*Problem to solve*. In the copy you make of the entries, no picture should appear, and every word must match.

*Information provided*.
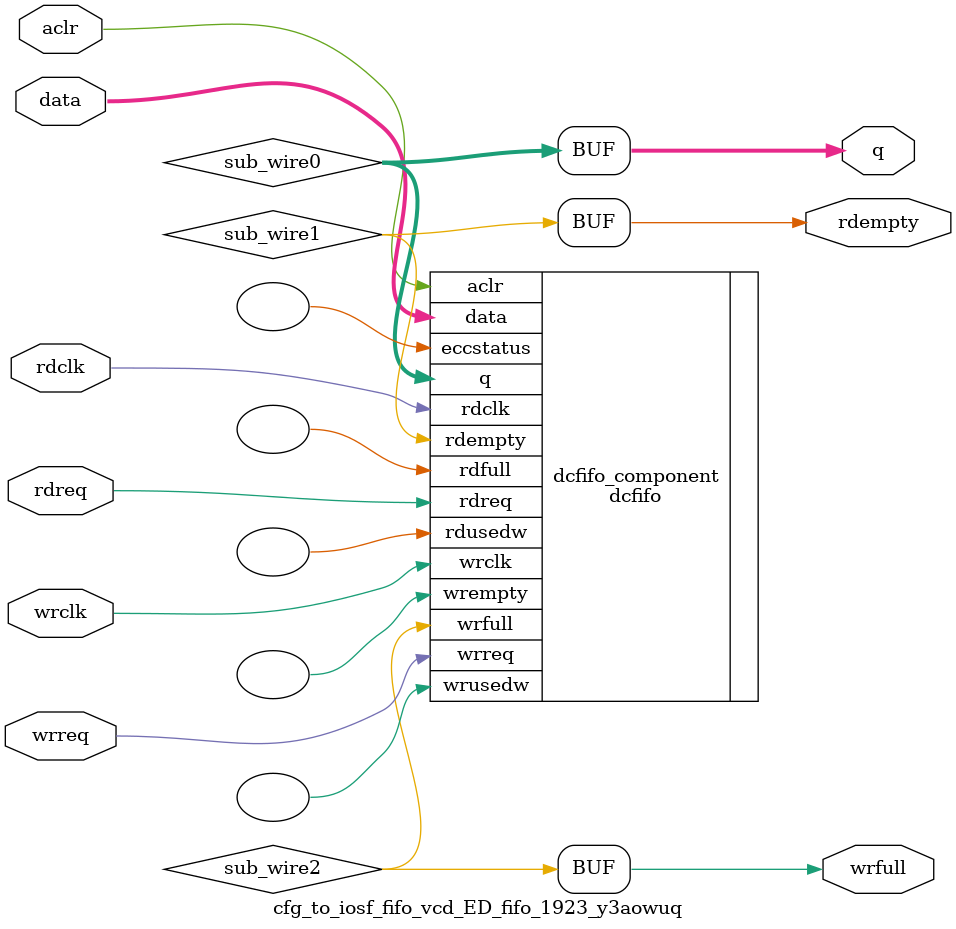
<source format=v>



`timescale 1 ps / 1 ps
// synopsys translate_on
module  cfg_to_iosf_fifo_vcd_ED_fifo_1923_y3aowuq  (
    aclr,
    data,
    rdclk,
    rdreq,
    wrclk,
    wrreq,
    q,
    rdempty,
    wrfull);

    input    aclr;
    input  [68:0]  data;
    input    rdclk;
    input    rdreq;
    input    wrclk;
    input    wrreq;
    output [68:0]  q;
    output   rdempty;
    output   wrfull;
`ifndef ALTERA_RESERVED_QIS
// synopsys translate_off
`endif
    tri0     aclr;
`ifndef ALTERA_RESERVED_QIS
// synopsys translate_on
`endif

    wire [68:0] sub_wire0;
    wire  sub_wire1;
    wire  sub_wire2;
    wire [68:0] q = sub_wire0[68:0];
    wire  rdempty = sub_wire1;
    wire  wrfull = sub_wire2;

    dcfifo  dcfifo_component (
                .aclr (aclr),
                .data (data),
                .rdclk (rdclk),
                .rdreq (rdreq),
                .wrclk (wrclk),
                .wrreq (wrreq),
                .q (sub_wire0),
                .rdempty (sub_wire1),
                .wrfull (sub_wire2),
                .eccstatus (),
                .rdfull (),
                .rdusedw (),
                .wrempty (),
                .wrusedw ());
    defparam
        dcfifo_component.enable_ecc  = "FALSE",
        dcfifo_component.intended_device_family  = "Agilex 7",
        dcfifo_component.lpm_hint  = "DISABLE_DCFIFO_EMBEDDED_TIMING_CONSTRAINT=TRUE",
        dcfifo_component.lpm_numwords  = 8,
        dcfifo_component.lpm_showahead  = "ON",
        dcfifo_component.lpm_type  = "dcfifo",
        dcfifo_component.lpm_width  = 69,
        dcfifo_component.lpm_widthu  = 3,
        dcfifo_component.overflow_checking  = "ON",
        dcfifo_component.rdsync_delaypipe  = 5,
        dcfifo_component.read_aclr_synch  = "OFF",
        dcfifo_component.underflow_checking  = "ON",
        dcfifo_component.use_eab  = "ON",
        dcfifo_component.write_aclr_synch  = "ON",
        dcfifo_component.wrsync_delaypipe  = 5;


endmodule



</source>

*Result*.
<source format=v>



`timescale 1 ps / 1 ps
// synopsys translate_on
module  cfg_to_iosf_fifo_vcd_ED_fifo_1923_y3aowuq  (
    aclr,
    data,
    rdclk,
    rdreq,
    wrclk,
    wrreq,
    q,
    rdempty,
    wrfull);

    input    aclr;
    input  [68:0]  data;
    input    rdclk;
    input    rdreq;
    input    wrclk;
    input    wrreq;
    output [68:0]  q;
    output   rdempty;
    output   wrfull;
`ifndef ALTERA_RESERVED_QIS
// synopsys translate_off
`endif
    tri0     aclr;
`ifndef ALTERA_RESERVED_QIS
// synopsys translate_on
`endif

    wire [68:0] sub_wire0;
    wire  sub_wire1;
    wire  sub_wire2;
    wire [68:0] q = sub_wire0[68:0];
    wire  rdempty = sub_wire1;
    wire  wrfull = sub_wire2;

    dcfifo  dcfifo_component (
                .aclr (aclr),
                .data (data),
                .rdclk (rdclk),
                .rdreq (rdreq),
                .wrclk (wrclk),
                .wrreq (wrreq),
                .q (sub_wire0),
                .rdempty (sub_wire1),
                .wrfull (sub_wire2),
                .eccstatus (),
                .rdfull (),
                .rdusedw (),
                .wrempty (),
                .wrusedw ());
    defparam
        dcfifo_component.enable_ecc  = "FALSE",
        dcfifo_component.intended_device_family  = "Agilex 7",
        dcfifo_component.lpm_hint  = "DISABLE_DCFIFO_EMBEDDED_TIMING_CONSTRAINT=TRUE",
        dcfifo_component.lpm_numwords  = 8,
        dcfifo_component.lpm_showahead  = "ON",
        dcfifo_component.lpm_type  = "dcfifo",
        dcfifo_component.lpm_width  = 69,
        dcfifo_component.lpm_widthu  = 3,
        dcfifo_component.overflow_checking  = "ON",
        dcfifo_component.rdsync_delaypipe  = 5,
        dcfifo_component.read_aclr_synch  = "OFF",
        dcfifo_component.underflow_checking  = "ON",
        dcfifo_component.use_eab  = "ON",
        dcfifo_component.write_aclr_synch  = "ON",
        dcfifo_component.wrsync_delaypipe  = 5;


endmodule



</source>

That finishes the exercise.